Over the past four years, antiretroviral therapy has led to improved survival for many HIV patients, however, because of the development of resistance, there is an ongoing effort to develop new anti-HIV medications that will add to the drug arsenal for combination therapy, Kahn said.  “Every patient is different, so there is no universal combination drug therapy.  The combination needs to be adjusted and individually tailored for each patient for optimum benefit.  Although adefovir had significant kidney related toxicities, it is still a shame that another treatment option is not going to be available to our patients,” said Kahn.

Like other nucleotide analogs, adefovir works by inhibiting a critical enzyme called reverse transcriptase (RT).  Current experience in treating HIV patients shows that the best results occur when combination therapy involves drugs that are RT inhibitors-such as adefovir—along with protease inhibitors or other classes of drugs.  The goal of combination therapy is to keep HIV from replicating and then spreading into more cells and to give the body the chance to increase its supply of the infection-fighting CD4+ cells that are destroyed by the virus.
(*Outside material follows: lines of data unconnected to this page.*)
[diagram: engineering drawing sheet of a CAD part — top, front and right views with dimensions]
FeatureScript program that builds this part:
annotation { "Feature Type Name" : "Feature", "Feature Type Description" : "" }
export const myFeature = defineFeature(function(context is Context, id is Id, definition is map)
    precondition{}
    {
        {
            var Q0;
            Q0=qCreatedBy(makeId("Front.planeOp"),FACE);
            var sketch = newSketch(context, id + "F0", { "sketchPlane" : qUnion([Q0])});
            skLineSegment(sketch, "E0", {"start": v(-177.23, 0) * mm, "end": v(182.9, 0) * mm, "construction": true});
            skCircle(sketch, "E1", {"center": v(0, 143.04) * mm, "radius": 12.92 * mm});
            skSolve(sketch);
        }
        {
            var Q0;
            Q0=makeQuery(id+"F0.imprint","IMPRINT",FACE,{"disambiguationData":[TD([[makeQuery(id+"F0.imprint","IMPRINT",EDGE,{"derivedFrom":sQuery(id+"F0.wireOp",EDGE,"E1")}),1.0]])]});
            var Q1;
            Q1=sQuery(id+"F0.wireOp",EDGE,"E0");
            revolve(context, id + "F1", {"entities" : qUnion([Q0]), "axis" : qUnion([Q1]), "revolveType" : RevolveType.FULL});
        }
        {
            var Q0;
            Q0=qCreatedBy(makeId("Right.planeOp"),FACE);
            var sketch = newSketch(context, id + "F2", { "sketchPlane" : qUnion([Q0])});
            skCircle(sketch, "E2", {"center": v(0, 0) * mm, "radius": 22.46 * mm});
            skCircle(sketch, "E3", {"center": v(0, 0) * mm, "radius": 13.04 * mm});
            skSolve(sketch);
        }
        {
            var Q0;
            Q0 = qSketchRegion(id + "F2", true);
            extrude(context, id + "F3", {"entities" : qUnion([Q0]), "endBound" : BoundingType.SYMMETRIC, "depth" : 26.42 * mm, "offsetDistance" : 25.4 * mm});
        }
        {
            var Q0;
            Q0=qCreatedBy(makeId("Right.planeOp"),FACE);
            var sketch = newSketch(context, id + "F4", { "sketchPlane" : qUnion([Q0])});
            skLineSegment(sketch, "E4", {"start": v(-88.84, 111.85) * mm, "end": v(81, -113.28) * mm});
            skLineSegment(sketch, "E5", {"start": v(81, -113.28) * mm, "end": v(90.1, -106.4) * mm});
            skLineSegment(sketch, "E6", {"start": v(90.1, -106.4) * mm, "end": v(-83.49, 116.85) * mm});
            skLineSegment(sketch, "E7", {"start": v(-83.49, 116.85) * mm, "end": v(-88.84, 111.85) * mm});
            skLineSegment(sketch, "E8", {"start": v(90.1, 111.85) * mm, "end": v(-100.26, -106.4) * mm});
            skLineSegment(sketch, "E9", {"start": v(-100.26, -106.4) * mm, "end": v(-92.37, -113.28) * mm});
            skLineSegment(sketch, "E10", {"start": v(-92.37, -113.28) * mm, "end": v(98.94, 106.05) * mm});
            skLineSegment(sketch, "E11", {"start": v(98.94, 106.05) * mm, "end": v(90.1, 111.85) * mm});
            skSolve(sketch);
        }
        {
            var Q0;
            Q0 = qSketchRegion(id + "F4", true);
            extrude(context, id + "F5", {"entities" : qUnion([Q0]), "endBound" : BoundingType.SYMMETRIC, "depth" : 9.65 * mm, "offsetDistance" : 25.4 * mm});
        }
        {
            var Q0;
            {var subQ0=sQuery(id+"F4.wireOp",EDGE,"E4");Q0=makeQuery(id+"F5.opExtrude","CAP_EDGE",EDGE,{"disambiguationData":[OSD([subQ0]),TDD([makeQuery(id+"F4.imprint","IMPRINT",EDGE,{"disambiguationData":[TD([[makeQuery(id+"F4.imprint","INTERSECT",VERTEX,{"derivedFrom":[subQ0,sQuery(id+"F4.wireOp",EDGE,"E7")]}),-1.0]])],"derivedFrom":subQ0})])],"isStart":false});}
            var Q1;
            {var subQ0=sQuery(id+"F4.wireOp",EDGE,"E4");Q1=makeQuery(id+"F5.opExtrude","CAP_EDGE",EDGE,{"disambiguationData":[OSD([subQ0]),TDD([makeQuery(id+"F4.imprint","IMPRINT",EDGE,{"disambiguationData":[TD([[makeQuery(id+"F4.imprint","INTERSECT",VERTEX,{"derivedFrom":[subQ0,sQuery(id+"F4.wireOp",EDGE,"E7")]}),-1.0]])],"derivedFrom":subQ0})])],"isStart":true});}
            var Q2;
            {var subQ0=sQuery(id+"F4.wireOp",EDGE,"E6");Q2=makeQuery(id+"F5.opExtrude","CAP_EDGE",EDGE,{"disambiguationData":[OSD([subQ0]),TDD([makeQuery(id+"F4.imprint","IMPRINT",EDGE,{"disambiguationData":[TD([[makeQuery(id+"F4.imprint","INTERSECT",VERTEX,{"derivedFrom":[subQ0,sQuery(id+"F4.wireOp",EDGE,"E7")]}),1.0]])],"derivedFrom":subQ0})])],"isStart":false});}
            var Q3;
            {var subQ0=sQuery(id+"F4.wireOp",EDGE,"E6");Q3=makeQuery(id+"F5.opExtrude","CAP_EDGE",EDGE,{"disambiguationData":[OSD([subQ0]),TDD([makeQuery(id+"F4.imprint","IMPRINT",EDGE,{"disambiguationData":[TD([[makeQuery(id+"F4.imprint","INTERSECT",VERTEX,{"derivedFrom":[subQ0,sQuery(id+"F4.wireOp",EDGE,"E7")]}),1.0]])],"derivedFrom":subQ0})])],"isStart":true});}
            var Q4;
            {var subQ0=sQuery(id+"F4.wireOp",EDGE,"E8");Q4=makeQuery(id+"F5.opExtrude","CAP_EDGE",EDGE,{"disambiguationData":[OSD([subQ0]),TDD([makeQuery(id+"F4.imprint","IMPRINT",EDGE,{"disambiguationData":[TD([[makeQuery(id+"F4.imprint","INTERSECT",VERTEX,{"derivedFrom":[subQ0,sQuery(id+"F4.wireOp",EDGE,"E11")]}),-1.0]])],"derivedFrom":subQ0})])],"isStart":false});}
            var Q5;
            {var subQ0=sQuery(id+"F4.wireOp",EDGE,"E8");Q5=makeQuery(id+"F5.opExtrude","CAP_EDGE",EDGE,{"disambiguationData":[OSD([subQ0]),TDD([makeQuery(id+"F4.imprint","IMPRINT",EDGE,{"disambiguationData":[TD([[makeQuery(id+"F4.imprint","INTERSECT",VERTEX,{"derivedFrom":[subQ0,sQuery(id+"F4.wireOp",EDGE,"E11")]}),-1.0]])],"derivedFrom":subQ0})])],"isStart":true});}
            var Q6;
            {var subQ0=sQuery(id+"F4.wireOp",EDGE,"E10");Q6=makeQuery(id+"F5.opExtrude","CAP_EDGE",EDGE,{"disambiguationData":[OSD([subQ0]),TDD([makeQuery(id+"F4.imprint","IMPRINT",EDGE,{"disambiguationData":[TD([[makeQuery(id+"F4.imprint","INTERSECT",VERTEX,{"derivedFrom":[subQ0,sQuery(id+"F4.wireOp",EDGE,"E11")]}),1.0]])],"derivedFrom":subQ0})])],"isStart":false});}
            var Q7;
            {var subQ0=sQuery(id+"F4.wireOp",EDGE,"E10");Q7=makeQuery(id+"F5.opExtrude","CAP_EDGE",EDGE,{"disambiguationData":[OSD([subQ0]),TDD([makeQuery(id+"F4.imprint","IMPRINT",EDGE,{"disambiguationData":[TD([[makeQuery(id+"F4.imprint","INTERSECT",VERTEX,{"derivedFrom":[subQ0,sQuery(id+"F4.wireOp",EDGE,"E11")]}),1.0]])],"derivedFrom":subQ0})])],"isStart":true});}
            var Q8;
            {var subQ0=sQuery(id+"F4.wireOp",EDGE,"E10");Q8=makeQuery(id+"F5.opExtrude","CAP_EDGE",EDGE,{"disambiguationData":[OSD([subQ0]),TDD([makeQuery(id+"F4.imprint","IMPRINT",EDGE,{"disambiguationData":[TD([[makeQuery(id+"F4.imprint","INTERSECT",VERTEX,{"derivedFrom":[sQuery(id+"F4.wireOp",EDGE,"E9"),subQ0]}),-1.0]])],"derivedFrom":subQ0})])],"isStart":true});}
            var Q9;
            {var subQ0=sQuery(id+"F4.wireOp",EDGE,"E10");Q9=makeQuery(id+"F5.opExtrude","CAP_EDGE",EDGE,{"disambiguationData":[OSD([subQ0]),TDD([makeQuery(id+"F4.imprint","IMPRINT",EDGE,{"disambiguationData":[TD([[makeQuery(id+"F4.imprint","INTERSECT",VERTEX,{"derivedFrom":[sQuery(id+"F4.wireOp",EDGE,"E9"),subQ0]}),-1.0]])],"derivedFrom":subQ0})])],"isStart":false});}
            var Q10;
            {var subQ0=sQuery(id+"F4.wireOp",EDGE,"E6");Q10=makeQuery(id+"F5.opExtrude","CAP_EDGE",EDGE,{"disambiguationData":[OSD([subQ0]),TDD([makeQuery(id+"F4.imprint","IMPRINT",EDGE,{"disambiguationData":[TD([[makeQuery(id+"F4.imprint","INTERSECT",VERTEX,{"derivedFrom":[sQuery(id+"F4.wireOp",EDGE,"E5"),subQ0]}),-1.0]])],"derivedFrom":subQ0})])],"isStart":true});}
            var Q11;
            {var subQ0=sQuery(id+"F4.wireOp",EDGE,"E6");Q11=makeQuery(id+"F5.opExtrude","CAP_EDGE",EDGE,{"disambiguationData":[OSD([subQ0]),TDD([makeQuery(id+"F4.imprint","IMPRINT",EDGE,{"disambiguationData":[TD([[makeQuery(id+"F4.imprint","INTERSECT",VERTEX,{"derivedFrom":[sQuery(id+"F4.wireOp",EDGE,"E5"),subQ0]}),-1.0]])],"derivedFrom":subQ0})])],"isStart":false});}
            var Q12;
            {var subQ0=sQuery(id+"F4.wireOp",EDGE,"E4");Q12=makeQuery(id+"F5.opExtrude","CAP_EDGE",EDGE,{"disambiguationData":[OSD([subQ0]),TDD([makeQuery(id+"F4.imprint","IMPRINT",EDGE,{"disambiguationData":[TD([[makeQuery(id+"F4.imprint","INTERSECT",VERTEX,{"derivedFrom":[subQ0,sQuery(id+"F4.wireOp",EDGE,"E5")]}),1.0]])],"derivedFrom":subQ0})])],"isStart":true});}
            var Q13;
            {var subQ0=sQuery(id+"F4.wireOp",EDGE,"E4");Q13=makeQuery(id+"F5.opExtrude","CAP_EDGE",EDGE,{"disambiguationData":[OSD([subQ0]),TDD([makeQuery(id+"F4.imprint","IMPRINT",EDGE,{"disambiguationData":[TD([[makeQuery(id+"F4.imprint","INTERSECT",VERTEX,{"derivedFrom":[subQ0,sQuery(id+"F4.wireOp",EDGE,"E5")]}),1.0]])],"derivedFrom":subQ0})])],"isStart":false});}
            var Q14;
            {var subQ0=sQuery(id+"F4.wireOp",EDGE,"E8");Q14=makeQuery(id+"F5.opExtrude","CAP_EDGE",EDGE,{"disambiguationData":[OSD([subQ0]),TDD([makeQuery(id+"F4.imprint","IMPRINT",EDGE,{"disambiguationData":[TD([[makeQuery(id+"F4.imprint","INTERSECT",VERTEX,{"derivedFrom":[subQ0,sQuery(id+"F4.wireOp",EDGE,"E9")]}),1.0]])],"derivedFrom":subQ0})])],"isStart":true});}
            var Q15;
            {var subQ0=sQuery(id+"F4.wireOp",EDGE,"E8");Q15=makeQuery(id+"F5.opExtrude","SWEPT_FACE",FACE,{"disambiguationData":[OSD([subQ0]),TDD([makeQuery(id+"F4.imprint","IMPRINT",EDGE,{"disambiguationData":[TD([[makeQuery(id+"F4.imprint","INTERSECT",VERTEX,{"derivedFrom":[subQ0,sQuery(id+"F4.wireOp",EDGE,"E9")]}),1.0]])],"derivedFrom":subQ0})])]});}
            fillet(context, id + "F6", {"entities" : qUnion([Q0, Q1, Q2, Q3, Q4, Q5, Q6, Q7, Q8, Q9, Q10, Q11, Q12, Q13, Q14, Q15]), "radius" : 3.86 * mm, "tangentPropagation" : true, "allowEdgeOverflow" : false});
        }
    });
All study participants were treated for at least eight weeks with antiretroviral combination therapy immediately preceding the beginning of the trial.  Half the patients received the drug and half received a placebo, an inert substance with no medical benefit.  All were encouraged to continue with their antiretroviral regimens.  The drug was administered as a pill, taken orally once a day for 24 weeks.  At the conclusion of this period, followup screening evaluations continued for another 24 weeks and participants in the adefovir group and placebo group were given the option of continuing with adefovir in their treatment regimen if their health status was appropriate.

In comparison to the reduction in viral load in the adefovir group (about 60 percent or 0.4 log), the level in the placebo group remained constant throughout the study period.  Viral load is measured in the number of copies of viral genetic material per milliliter of blood.  In both groups, the change in the level of CD4+ cells was not significant.

Participants demonstrating HIV-resistance to other nucleotide analogs-lamivudine or lamivudine in combination with zidovudine-showed “significant benefit” from adefovir, according to study results.  More than 75 percent of participants had this resistance at the beginning of the study, and viral load in this group decreased an average of about 70 percent (or 0.5 log) over the 24-weeks.

During the study period, adefovir was associated in some patients with side-effects of elevated liver enzyme levels, gastrointestinal problems, and weight loss.  Early indications of kidney dysfunction occurred in about 60 percent of patients who took the drug beyond 24 weeks, but the condition was reversed by stopping adefovir treatment.

These complications were unanticipated, according to the researchers, and should be taken into account in any future use.  Findings suggest overall that the drug is useful as an “additional medication for patients who need to build effective treatment combinations to reduce viral replications, but it should be used with close clinical and laboratory monitoring,” they write in JAMA.

Co-authors of the JAMA article are Steven Deeks, MD, UCSF Positive Health

Program at SFGHMC; Deborah Cherng, MS, and Edmund Ng, PhD, Harvard University; Michael Wulfsohn, MD, PhD, Michael Miller, PhD, Julie Cherrington, PhD, Dean Winslow, MD, John J. Toole, MD, PhD, and Dion Coakley, PharmD, all of Gilead Sciences, Inc.; 
Avid Hardy, MD, Pacific Oak Research, Beverly Hills; Gildon Beall, MD, Harbor/University of California-Los Angeles Medical Center, Torrance;  Richard Cooper, MD, Kraus Medical Partners, Los Angeles; Nesli Basgoz, MD,  Massachusetts General Hospital, Boston; and Robert Murphy, MD, Northwestern University Medical School, Chicago.